Nessa mesma penumbra, quer-se ainda celebrar o facto de que ao avançarmos ardendo, acabamos por nos transformarmos numa espécie de pássaro em chamas, fénix que aprende a renascer tantas vezes quantas forem necessárias para continuar viva.
Não saberia quem eu seria sem cicatrizes. Com elas aprendi o mundo da beleza da mutação
Bárbara paz, artista
O trabalho é “construído em cima das cicatrizes”, internas e externas, conta Bárbara. As primeiras são mais difíceis de curar, por vezes não fecham definitivamente, mas permitem “descobrir o subterrâneo” da alma, onde se esconde aquilo que há de mais visceral na essência de cada um.
Fotografias de uma cara escondida atrás de uma massa de cabelos ou de ligaduras de gaze, vídeos de um corpo que é marcado milimetricamente “a régua e esquadro” e de uma cara pressionada por pedaços de vidro ou uma instalação com 56 sacos de soro são todas as formas que uma vida de cara (ou alma) rasgada pode ter.

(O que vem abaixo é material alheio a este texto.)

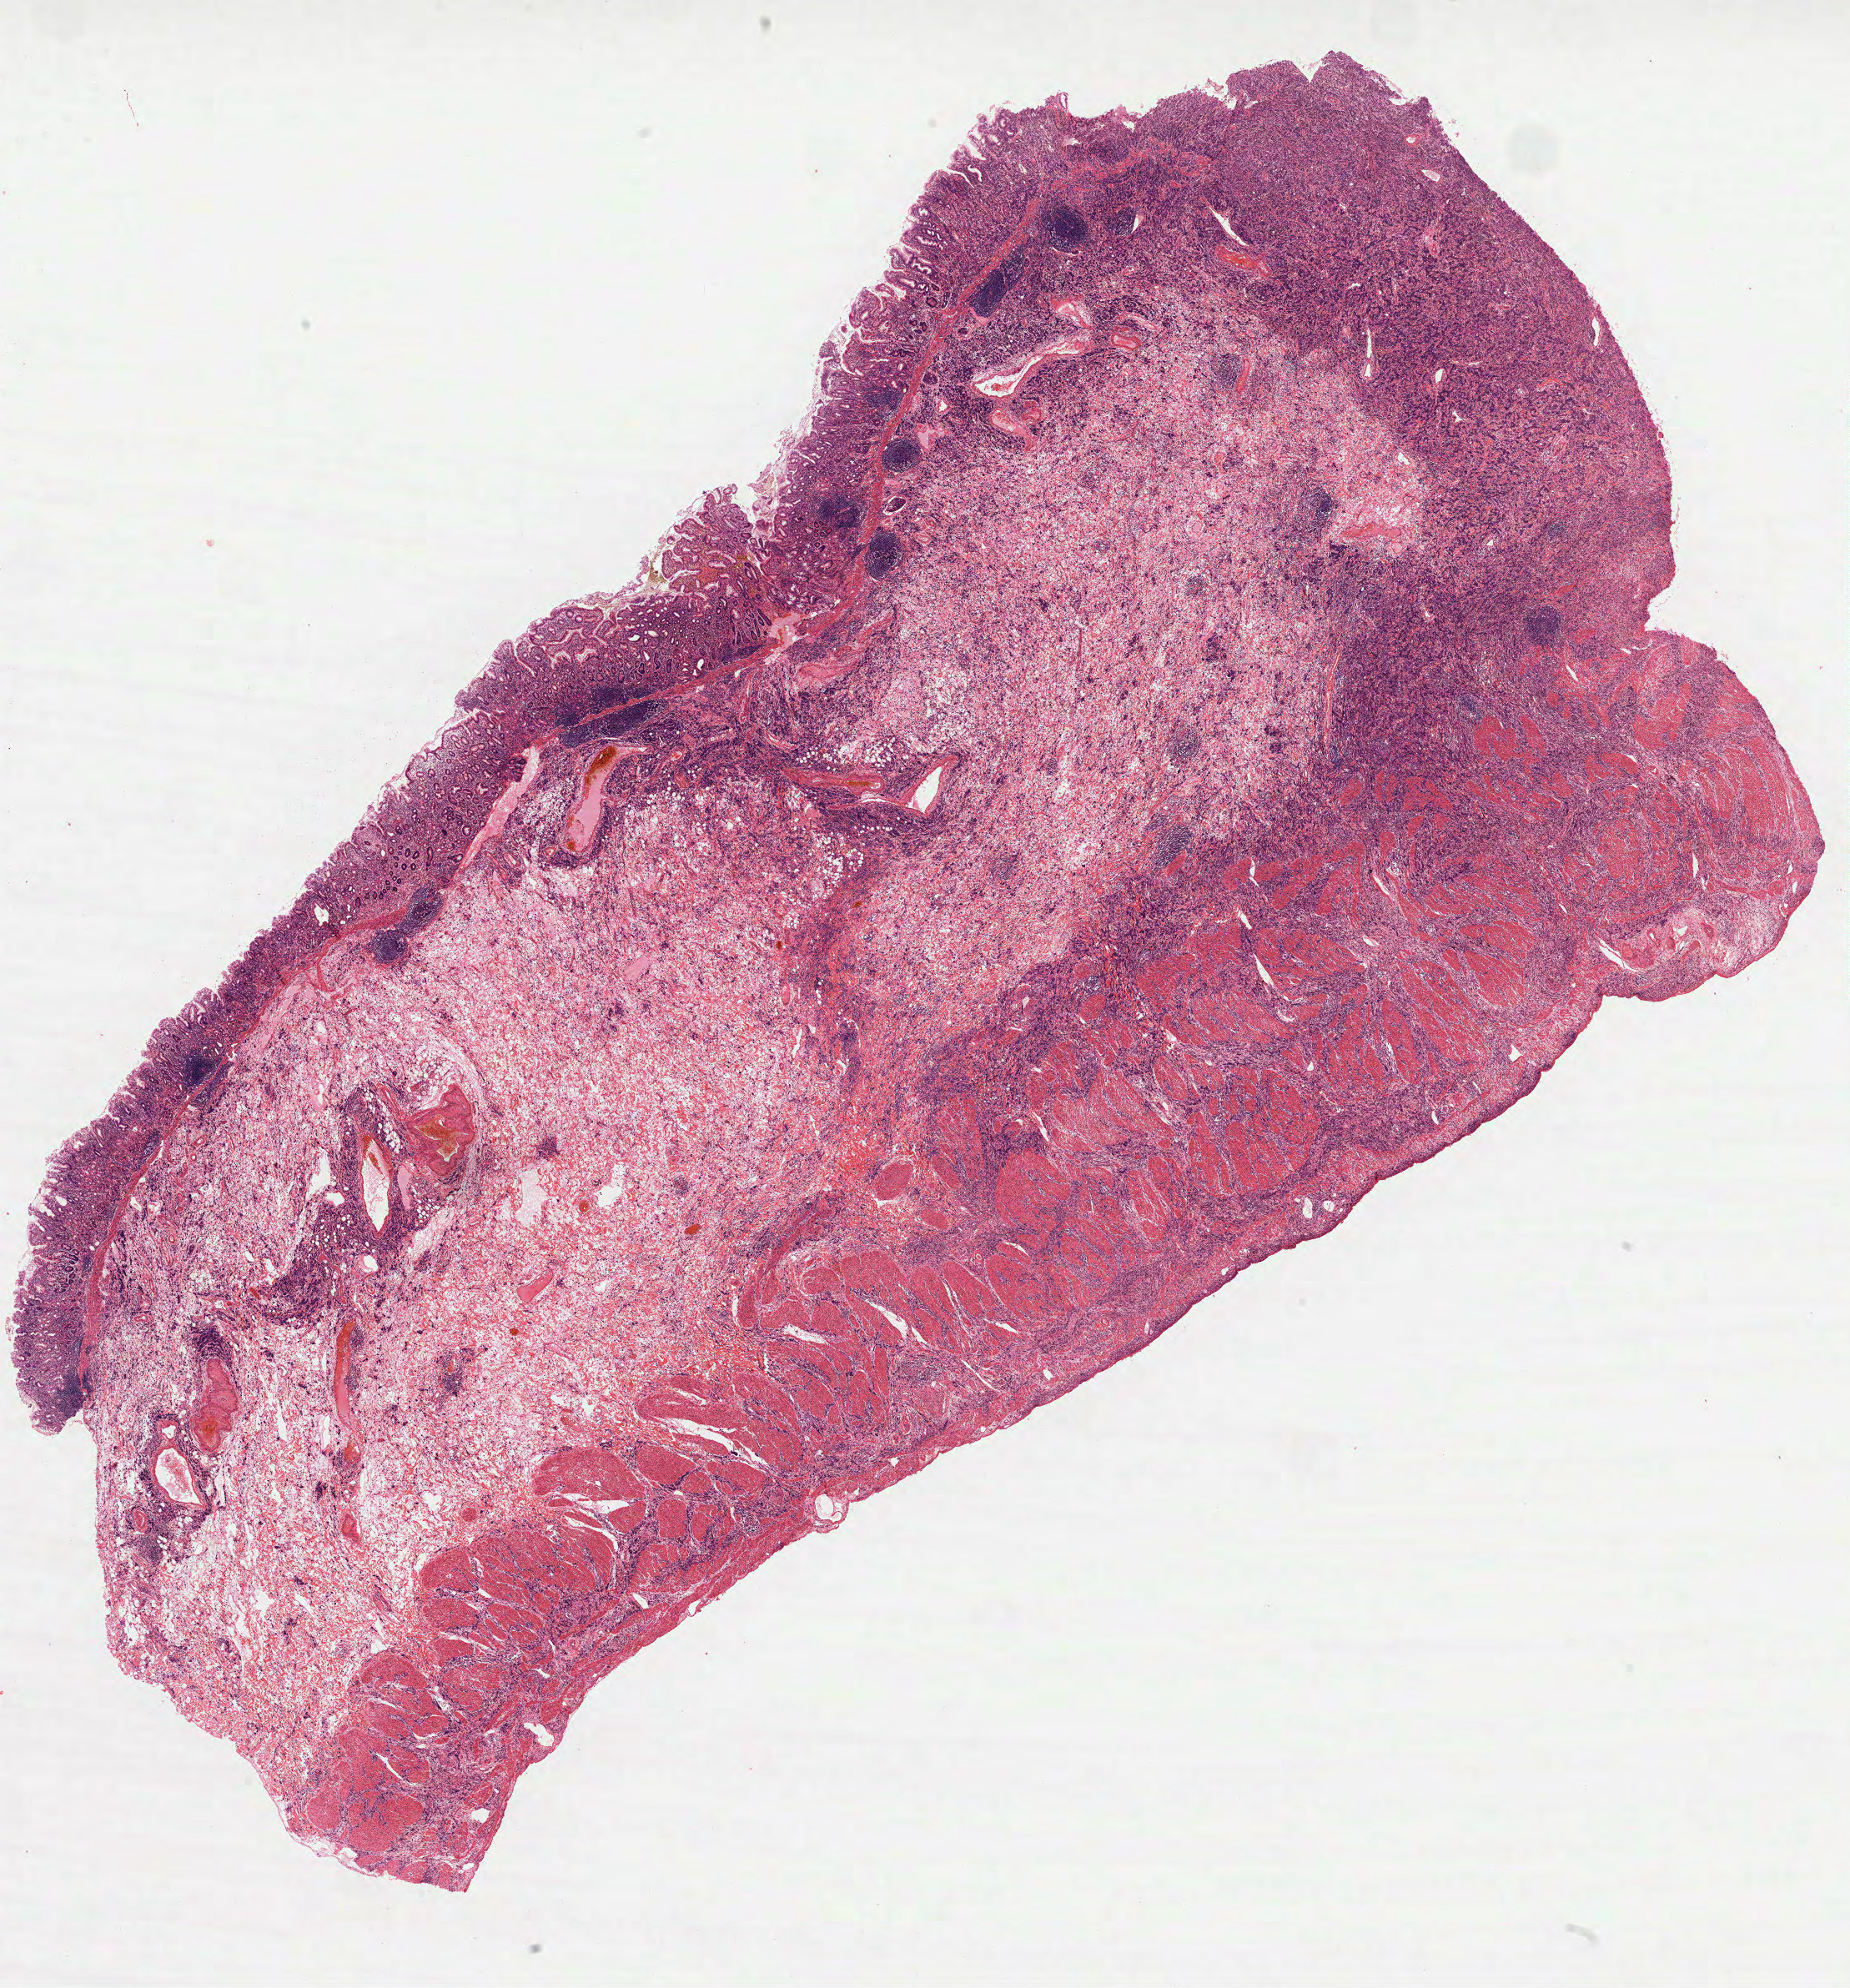
Digitized H&E-stained tissue section (whole slide), a low-resolution overview of the entire scanned area, about 17.9 x 19.2 mm (from a 40x scan), formalin-fixed paraffin-embedded (FFPE) diagnostic section, stomach, primary tumour sample. Patient: male, age at initial diagnosis 69 years. Histologic grade: G3 (poorly differentiated).
• AJCC pathologic stage: IIIB
• histologic diagnosis: Tubular adenocarcinoma (gastric antrum)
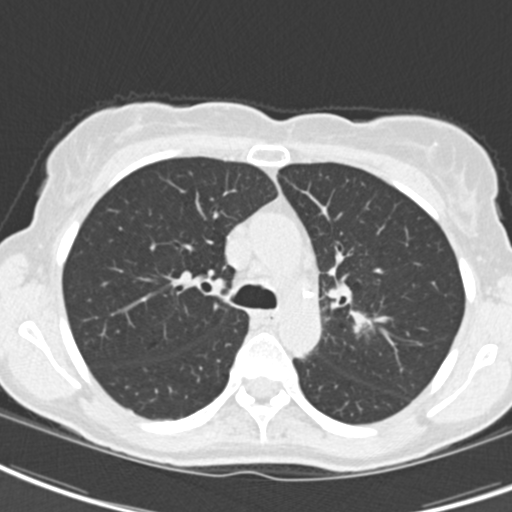
Low-dose screening chest CT, axial slice. Baseline annual screen. Lung window (W 1500 / L -600 HU). Standard (soft-tissue) reconstruction kernel (B30f). 512 × 512 image matrix, field of view 279 × 279 mm. Female participant, aged 62 years at enrolment. Current smoker at enrolment.
- Expert reader's lesion annotation, bounding box [x1, y1, x2, y2] px = [291, 254, 364, 340].
- Screening reader's record for this exam (one nodule recorded; not confirmed to be the boxed lesion): non-calcified nodule or mass ≥4 mm, right upper lobe, 24 × 20 mm, smooth margins, ground glass attenuation.
- Note: the box lies in the patient's left hemithorax on this image, whereas the reader's record names the right lung; they may be different findings.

“Não saberia quem eu seria sem cicatrizes. Com elas aprendi o mundo da beleza da mutação”, assegura Bárbara Paz, sublinhado que “dentro da palavra cicatriz cabe a palavra atriz. Eu sabia que, mais cedo ou mais tarde, alguma coisa haveria de nascer dessa cicatriz. Um filme, um livro ou uma exposição como esta”.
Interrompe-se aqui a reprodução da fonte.